Oct. 21
LIBYA:
Gaddafi slaying shows double standards over execution
1 video shows Muammar Gaddafi dragged, dazed and bleeding, off the back of a
pickup. Seconds later we see the Libyan despot extremely dead, apparently shot
in the head.
No trial, no martyrdom, no defiant last speeches, no loyalists fighting on in
his name.
Just click, bang. And you probably even cheered.
So isn't capital punishment useful?
Oops. I've offended against the conventional piety of this country, so peaceful
that moralists can afford to damn the execution of even the evil.
So I should say it's a shame the wishes of the Western governments dabbling in
Libya were not respected when Gaddafi was this week dragged out of a sewage
pipe (it's claimed) by the NATO-backed rebels overrunning his home town of
Sirte.
Yes, the rebels should have sent their old dictator off for trial in the
International Criminal Court, based in The Hague, for crimes against humanity.
There he could have spent the next few years awaiting victors' justice, and
preparing speeches of self-justification of the kind that Serbia's Slobodan
Milosevic delivered during his own trial until he died - probably from boredom
- after 4 years of waiting for a verdict.
Hmm. I wonder what the Muslim world would have made of that? Would it have seen
it as the imperial West just picking on a poor Muslim leader?
Well, we'll never know because the rebels on Thursday held a trial that lasted
as long as it took to fire a gun. Moving on.
I doubt even many progressives were outraged. Heard one complaint? And doesn't
this suggest that perhaps our opposition to capital punishment isn't as firm as
is often presumed?
In fact, Gaddafi's killing will be widely justified not only by his crimes -
the Lockerbie bombing alone sees to that - but by its usefulness.
There's nothing like a sudden, humiliating, unappealable execution of a monster
to take the wind out of his rampaging supporters. Demoralise them, and you may
save many lives.
This is so obvious that even the United States felt it more convenient to shoot
al-Qaida boss Osama bin Laden dead in his Pakistan hideout than to read him his
rights and drag him to court, despite the useful secrets he might have traded.
On the other hand, Iraq's dictator, Saddam Hussein, did get a trial after being
caught in December, 2003, but I suspect that might have been a mistake.
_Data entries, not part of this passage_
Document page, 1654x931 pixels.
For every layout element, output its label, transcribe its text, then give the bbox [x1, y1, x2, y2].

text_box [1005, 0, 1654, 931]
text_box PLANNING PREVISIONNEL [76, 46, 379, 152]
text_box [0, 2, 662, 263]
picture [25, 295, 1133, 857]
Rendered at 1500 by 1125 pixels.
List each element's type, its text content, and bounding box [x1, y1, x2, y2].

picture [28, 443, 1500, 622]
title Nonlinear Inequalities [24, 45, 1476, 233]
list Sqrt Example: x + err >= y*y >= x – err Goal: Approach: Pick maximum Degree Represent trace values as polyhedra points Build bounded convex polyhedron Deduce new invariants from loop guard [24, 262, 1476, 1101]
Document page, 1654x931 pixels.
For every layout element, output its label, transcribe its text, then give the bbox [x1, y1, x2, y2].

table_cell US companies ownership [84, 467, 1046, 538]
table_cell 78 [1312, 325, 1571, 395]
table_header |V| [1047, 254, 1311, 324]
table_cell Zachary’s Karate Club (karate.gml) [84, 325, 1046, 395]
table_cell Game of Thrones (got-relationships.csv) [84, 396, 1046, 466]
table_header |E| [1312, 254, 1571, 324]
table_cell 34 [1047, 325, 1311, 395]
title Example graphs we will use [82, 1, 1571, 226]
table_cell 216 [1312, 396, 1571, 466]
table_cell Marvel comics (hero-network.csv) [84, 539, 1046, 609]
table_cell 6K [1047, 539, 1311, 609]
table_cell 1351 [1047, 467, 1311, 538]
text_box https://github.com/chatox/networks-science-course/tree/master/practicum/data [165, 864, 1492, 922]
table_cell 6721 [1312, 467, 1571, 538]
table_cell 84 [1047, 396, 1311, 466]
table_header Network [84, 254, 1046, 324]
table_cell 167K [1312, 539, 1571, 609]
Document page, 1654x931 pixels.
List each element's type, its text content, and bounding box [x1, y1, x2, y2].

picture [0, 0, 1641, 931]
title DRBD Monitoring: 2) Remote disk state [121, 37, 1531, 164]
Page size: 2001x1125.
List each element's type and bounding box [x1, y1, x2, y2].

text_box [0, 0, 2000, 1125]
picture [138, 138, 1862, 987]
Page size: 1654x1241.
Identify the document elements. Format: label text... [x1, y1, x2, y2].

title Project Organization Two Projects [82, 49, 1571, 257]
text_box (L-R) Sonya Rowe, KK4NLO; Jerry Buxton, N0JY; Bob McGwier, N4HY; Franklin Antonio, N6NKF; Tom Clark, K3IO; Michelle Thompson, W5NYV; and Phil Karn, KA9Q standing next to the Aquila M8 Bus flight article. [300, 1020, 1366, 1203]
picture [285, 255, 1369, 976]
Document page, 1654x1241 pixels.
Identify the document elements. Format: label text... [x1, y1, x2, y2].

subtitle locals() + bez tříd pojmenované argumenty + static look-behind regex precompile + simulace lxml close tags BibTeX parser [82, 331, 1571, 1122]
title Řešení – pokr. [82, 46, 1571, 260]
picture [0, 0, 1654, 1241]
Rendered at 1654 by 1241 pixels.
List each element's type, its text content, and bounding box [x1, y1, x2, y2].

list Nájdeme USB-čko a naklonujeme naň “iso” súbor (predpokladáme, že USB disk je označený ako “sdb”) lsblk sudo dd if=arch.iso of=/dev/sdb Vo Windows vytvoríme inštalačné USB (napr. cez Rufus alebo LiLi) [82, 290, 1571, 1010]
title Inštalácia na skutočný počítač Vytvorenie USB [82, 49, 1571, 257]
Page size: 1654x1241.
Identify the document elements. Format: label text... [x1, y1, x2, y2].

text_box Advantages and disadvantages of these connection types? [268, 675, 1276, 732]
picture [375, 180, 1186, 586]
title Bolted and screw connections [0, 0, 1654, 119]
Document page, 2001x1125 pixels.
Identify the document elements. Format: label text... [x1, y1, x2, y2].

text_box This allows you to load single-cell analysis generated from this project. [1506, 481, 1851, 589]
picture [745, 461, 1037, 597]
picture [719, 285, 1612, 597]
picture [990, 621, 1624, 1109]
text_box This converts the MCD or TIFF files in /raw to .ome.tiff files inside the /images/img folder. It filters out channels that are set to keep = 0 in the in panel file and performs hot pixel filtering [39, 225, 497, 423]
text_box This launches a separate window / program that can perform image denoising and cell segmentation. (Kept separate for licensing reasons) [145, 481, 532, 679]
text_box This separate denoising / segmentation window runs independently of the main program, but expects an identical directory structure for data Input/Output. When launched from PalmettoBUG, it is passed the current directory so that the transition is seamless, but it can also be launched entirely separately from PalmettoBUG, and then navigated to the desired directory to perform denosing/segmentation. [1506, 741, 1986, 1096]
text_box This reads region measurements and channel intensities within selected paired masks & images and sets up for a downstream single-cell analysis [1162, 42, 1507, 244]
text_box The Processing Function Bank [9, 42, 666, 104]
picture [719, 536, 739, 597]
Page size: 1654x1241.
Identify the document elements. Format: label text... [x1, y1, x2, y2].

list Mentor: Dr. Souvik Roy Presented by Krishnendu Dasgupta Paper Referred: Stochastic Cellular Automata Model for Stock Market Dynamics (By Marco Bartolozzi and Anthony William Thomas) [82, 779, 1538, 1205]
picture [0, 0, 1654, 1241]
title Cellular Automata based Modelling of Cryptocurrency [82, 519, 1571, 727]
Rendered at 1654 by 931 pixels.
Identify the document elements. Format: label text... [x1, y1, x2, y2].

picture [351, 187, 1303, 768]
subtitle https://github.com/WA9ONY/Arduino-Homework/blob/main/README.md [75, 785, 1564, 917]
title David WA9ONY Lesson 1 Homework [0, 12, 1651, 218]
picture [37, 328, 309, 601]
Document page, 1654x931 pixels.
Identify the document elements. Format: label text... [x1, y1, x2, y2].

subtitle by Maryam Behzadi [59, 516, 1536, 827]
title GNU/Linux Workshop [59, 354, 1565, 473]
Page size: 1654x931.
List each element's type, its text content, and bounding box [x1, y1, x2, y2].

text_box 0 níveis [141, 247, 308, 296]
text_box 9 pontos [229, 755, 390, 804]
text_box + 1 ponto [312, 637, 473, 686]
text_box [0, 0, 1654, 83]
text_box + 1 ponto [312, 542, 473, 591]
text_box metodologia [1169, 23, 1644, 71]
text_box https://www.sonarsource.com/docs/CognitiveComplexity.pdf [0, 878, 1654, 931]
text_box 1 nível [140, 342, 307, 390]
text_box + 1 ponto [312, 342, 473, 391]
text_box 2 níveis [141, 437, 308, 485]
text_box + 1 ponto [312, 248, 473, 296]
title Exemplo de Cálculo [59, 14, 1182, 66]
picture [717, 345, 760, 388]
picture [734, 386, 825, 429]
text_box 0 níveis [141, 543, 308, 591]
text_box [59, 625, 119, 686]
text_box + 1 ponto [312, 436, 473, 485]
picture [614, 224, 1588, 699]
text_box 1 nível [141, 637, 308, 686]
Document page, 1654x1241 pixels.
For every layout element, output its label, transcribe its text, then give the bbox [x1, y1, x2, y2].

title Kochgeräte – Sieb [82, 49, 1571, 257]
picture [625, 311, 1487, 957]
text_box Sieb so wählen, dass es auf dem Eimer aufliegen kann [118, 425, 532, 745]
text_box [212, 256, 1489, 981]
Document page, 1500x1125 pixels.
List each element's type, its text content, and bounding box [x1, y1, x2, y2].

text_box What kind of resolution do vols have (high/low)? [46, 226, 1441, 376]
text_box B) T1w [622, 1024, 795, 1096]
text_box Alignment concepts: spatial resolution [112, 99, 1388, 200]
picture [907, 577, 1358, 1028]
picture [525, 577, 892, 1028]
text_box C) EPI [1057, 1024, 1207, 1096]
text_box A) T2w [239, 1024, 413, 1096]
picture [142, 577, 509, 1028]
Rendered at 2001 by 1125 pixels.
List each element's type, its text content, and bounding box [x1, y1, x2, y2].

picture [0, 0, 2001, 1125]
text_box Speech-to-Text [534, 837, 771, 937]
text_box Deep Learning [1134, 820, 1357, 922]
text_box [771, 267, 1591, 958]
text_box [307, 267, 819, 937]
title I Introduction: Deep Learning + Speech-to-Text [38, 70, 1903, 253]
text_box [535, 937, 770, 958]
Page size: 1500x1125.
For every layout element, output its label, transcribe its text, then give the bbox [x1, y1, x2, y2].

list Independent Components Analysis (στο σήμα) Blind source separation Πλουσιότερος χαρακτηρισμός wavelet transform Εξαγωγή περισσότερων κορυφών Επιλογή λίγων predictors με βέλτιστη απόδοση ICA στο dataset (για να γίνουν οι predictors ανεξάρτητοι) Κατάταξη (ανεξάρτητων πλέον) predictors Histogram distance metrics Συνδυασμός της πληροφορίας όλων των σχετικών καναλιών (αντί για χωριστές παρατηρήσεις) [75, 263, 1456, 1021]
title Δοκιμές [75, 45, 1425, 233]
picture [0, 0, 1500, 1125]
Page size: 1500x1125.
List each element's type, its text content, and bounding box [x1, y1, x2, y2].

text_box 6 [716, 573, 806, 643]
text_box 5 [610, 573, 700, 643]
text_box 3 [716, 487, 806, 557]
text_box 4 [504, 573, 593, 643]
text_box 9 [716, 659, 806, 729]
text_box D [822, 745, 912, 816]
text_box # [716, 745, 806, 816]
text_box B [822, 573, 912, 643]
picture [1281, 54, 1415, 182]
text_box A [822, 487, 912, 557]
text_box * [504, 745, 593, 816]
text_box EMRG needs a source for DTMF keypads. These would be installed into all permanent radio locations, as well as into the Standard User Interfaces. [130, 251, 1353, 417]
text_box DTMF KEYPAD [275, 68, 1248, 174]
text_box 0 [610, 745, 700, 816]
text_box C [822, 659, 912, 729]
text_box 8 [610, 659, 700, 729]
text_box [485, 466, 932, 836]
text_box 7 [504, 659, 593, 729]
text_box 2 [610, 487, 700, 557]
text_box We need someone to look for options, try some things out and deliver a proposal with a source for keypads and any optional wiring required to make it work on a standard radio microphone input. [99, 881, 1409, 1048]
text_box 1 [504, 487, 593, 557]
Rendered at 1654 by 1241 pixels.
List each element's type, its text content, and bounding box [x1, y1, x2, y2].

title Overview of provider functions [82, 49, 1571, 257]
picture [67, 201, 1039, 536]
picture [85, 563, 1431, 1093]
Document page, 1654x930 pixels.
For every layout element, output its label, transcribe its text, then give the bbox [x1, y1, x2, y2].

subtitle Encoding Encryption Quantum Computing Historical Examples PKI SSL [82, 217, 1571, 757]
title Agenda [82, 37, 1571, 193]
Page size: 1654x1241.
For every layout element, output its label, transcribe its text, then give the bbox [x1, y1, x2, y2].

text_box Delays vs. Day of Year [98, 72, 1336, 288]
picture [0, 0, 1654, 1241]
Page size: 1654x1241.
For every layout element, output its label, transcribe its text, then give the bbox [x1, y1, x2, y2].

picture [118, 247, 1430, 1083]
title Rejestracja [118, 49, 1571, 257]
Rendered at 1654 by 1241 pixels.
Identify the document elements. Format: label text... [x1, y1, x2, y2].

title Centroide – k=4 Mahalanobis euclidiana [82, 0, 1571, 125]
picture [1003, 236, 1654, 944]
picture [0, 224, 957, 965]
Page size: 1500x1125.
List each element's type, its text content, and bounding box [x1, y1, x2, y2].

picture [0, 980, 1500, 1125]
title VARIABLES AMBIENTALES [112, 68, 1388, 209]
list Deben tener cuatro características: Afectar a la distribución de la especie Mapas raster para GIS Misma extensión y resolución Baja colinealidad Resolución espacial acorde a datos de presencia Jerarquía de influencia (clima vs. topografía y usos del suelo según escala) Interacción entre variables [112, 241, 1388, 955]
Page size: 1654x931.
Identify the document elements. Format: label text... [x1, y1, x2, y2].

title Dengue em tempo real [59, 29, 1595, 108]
Over the next 3 years, Saddam's old Sunni supporters and al-Qaida operatives
waged a terrorist campaign against the "occupiers" and their Iraqi allies so
bloody that tens of thousands of civilians died.
Yet within months of Saddam's hanging, in December 2006, the heart went out of
the "resistance".
I do not say there's a strong link. More important was that the US sent in more
troops, enlisted more Sunni tribes, and divided their enemies.
BUT would that insurrection have been defeated sooner had Saddam been given the
Gaddafi treatment, or hung, like Mussolini, from a lamppost?
But once we argue like this, judging executions by their utility, we must start
to question our own no-exceptions ban on capital punishment.
Why do we applaud the execution of Gaddafi, but denounce the idea of killing
the worst of our own mass murderers and psychopaths?
True, we may argue that we can keep our worst locked up so they'll never hurt
anyone else. We may argue that hanging a child killer probably won't stop the
next. We may also argue that executing a criminal also comes at a cost of being
brutal ourselves.
But we're still weighing costs and benefits. And Gaddafi reminds us that
sometimes the scales do tip towards the bullet.